Le GAEC est situé au cœur du Livradois Forez, entre montagne, forêt et vallons. Les sols sont granitiques peu profonds et séchants. Les éleveurs gèrent 60 montbéliardes et 20 salers sur 182ha de SAU (136 de prairies permanentes, 27 ha de prairies temporaires et 18 ha de céréales).

Le maïs réussissait 1 année sur 3.

Jusqu’en 2017, 9 ha de maïs étaient consommés par les laitières en hiver à hauteur de 15kg MB/VL. Avec le temps, sa réussite était de plus en plus aléatoire.  « Ça marchait 1 année sur 3 » confie Antoine. « De plus, la période où ils devaient être semés était trop chargée pour les réussir. Les périodes d’ensilage d’herbe s’étalent sur 10-15 jours du fait des différences d’altitude, et finalement tombaient en même temps que les semis de maïs. Finalement c’est en 2017, que l’on a décidé d’arrêter la culture du maïs. »

Une refonte globale du système.

 En 2017, les laitières sont passées d’aire paillée en logettes. Avant le fumier était totalement mis sur les maïs et la fosse à lisier, trop petite, devait se vider régulièrement. Aujourd’hui le stockage des effluents est adapté et permet d’épandre au bon moment pour répondre aux objectifs de récolte de l’herbe et surtout d’en mettre sur l’ensemble des prairies mécanisables de l’assolement. (30m3/ha sur les ensilages et 20m3/ha sur les pâtures).  Avant les pâtures ne recevaient pas d’effluents.  La meilleure valorisation de l’herbe a vite compensé la suppression du maïs. 

Une exploitation des surfaces améliorée.

La conduite du pâturage a été revue : mise à l’herbe plus précoce, les vaches tournent plus vite sur les parcelles et les pâtures sont fauchées plus systématiquement pour ne pas se faire dépasser. La luzerne a été introduite dans les mélanges prairiaux et les rotations sont revues pour ensemencer plus régulièrement et ramener à 5 ans maximum la durée des prairies temporaires. Les ensilages se font une semaine plus tôt en moyenne.

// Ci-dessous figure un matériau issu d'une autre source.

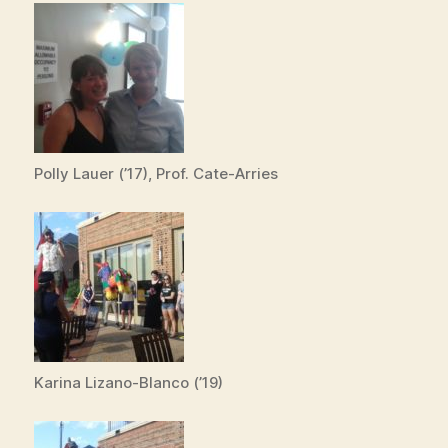
Polly Lauer (’17), Prof. Cate-Arries
Karina Lizano-Blanco (’19)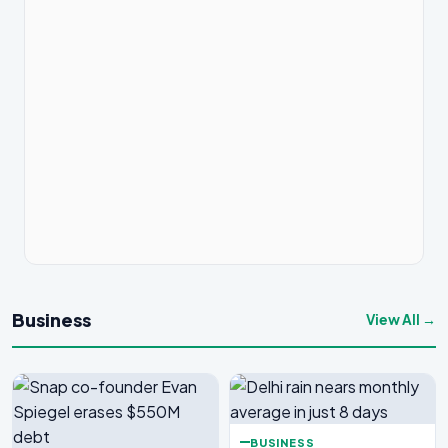
Business
View All →
BUSINESS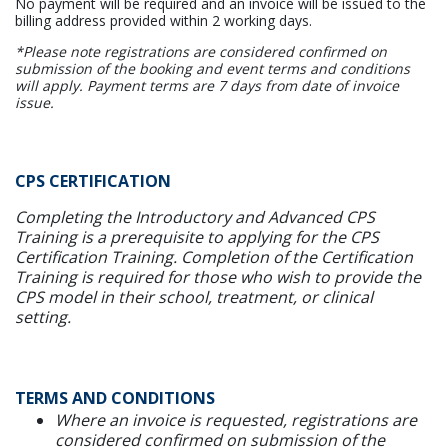
No payment will be required and an invoice will be issued to the
billing address provided within 2 working days.
*Please note registrations are considered confirmed on
submission of the booking and event terms and conditions
will apply. Payment terms are 7 days from date of invoice
issue.
CPS CERTIFICATION
Completing the Introductory and Advanced CPS
Training is a prerequisite to applying for the CPS
Certification Training. Completion of the Certification
Training is required for those who wish to provide the
CPS model in their school, treatment, or clinical
setting.
TERMS AND CONDITIONS
Where an invoice is requested, registrations are
considered confirmed on submission of the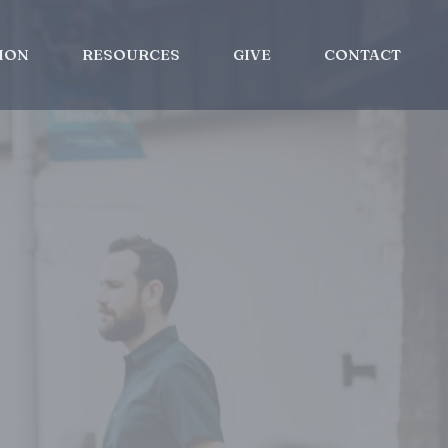
ION
RESOURCES
GIVE
CONTACT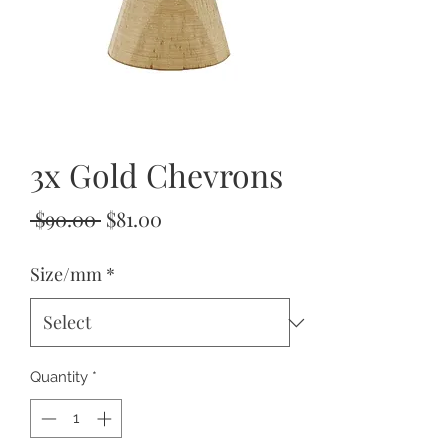
3x Gold Chevrons
Regular
Sale
 $90.00 
$81.00
Price
Price
Size/mm
*
Quantity
*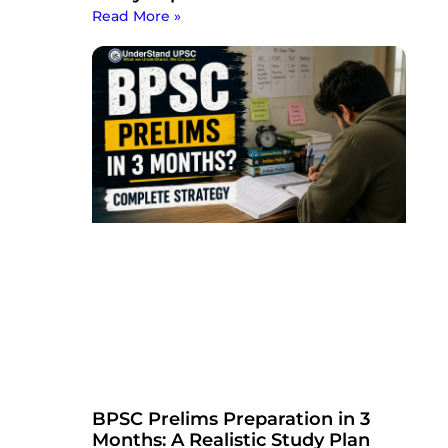
Read More »
BPSC Prelims Preparation in 3
Months: A Realistic Study Plan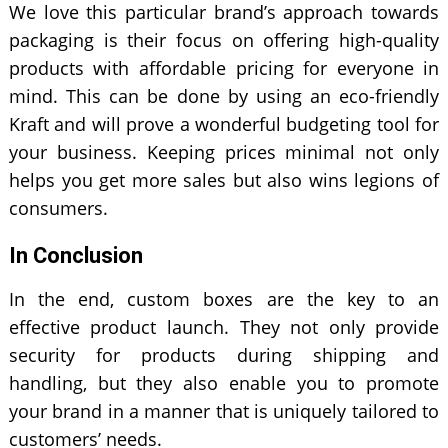
We love this particular brand’s approach towards
packaging is their focus on offering high-quality
products with affordable pricing for everyone in
mind. This can be done by using an eco-friendly
Kraft and will prove a wonderful budgeting tool for
your business. Keeping prices minimal not only
helps you get more sales but also wins legions of
consumers.
In Conclusion
In the end, custom boxes are the key to an
effective product launch. They not only provide
security for products during shipping and
handling, but they also enable you to promote
your brand in a manner that is uniquely tailored to
customers’ needs.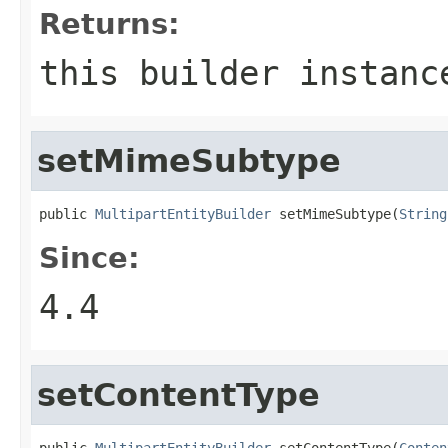
Returns:
this builder instanc
setMimeSubtype
public 
MultipartEntityBuilder
 setMimeSubtype(
String
Since:
4.4
setContentType
public 
MultipartEntityBuilder
 setContentType(
Conten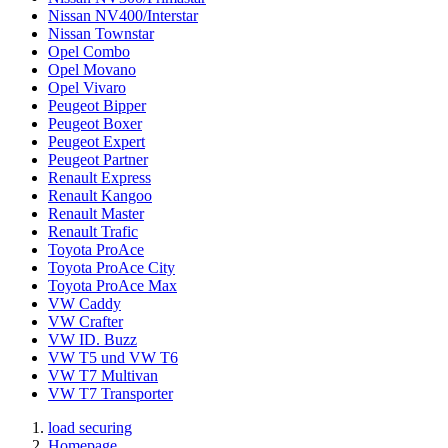
Nissan NV400/Interstar
Nissan Townstar
Opel Combo
Opel Movano
Opel Vivaro
Peugeot Bipper
Peugeot Boxer
Peugeot Expert
Peugeot Partner
Renault Express
Renault Kangoo
Renault Master
Renault Trafic
Toyota ProAce
Toyota ProAce City
Toyota ProAce Max
VW Caddy
VW Crafter
VW ID. Buzz
VW T5 und VW T6
VW T7 Multivan
VW T7 Transporter
load securing
Homepage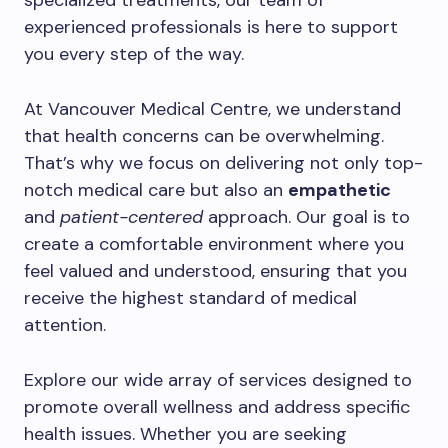
specialized treatments, our team of
experienced professionals is here to support
you every step of the way.
At Vancouver Medical Centre, we understand
that health concerns can be overwhelming.
That’s why we focus on delivering not only top-
notch medical care but also an
empathetic
and
patient-centered
approach. Our goal is to
create a comfortable environment where you
feel valued and understood, ensuring that you
receive the highest standard of medical
attention.
Explore our wide array of services designed to
promote overall wellness and address specific
health issues. Whether you are seeking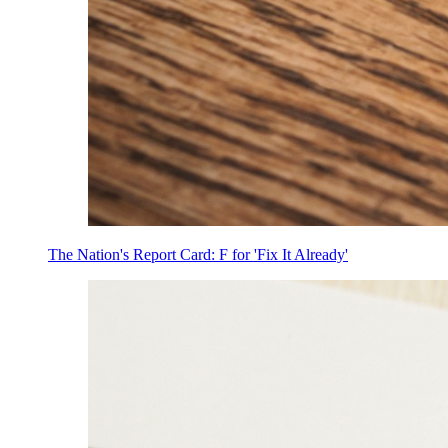
The Nation's Report Card: F for 'Fix It Already'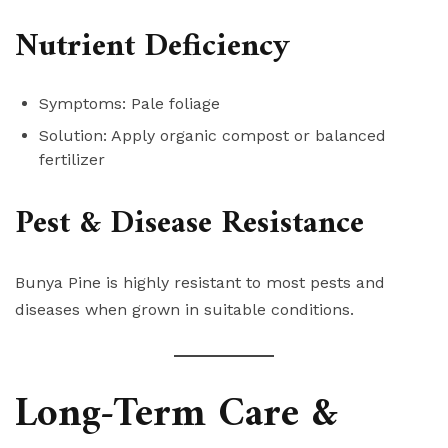
Nutrient Deficiency
Symptoms: Pale foliage
Solution: Apply organic compost or balanced
fertilizer
Pest & Disease Resistance
Bunya Pine is highly resistant to most pests and
diseases when grown in suitable conditions.
Long-Term Care &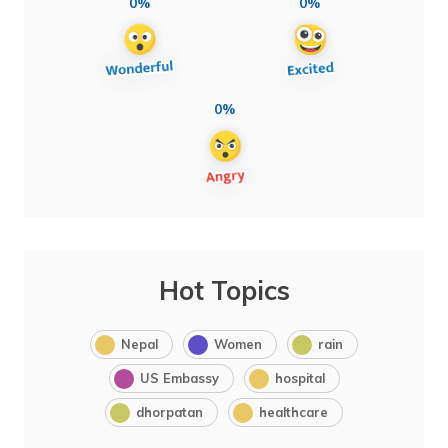
0%
0%
0%
Hot Topics
Nepal
Women
rain
US Embassy
hospital
dhorpatan
healthcare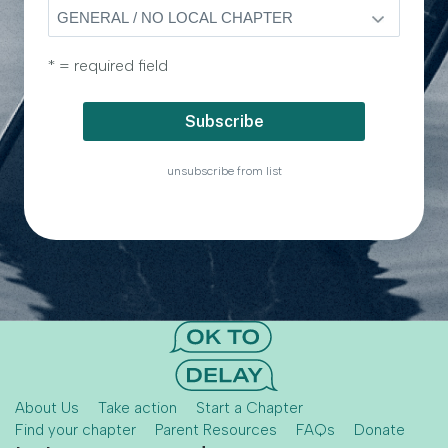
* = required field
unsubscribe from list
About Us
Take action
Start a Chapter
Find your chapter
Parent Resources
FAQs
Donate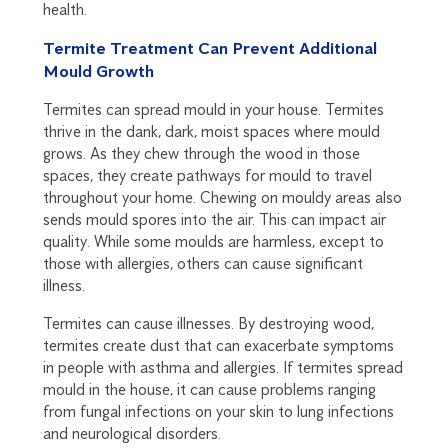
health.
Termite Treatment Can Prevent Additional
Mould Growth
Termites can spread mould in your house. Termites
thrive in the dank, dark, moist spaces where mould
grows. As they chew through the wood in those
spaces, they create pathways for mould to travel
throughout your home. Chewing on mouldy areas also
sends mould spores into the air. This can impact air
quality. While some moulds are harmless, except to
those with allergies, others can cause significant
illness.
Termites can cause illnesses. By destroying wood,
termites create dust that can exacerbate symptoms
in people with asthma and allergies. If termites spread
mould in the house, it can cause problems ranging
from fungal infections on your skin to lung infections
and neurological disorders.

Des résultats sur le troupeau laitier en progression.

«Sans augmenter la quantité de concentré achetée, la production a progressé de 600 kg /VL/ an. On achète moins de tourteau mais davantage de maïs grain pour ramener de l’énergie dans la ration » explique Antoine.  Les problèmes sanitaires rencontrés précédemment, sont un lointain souvenir. L’ensilage d’herbe, régulièrement sec (35%), est très appétant et permet une bonne ingestion.  Les éleveurs, sont plus réactifs pour ré-affourrager les vaches laitières en été. L’enrubannage ou les silos tampons sont nécessaires avec les étés de plus en plus arides.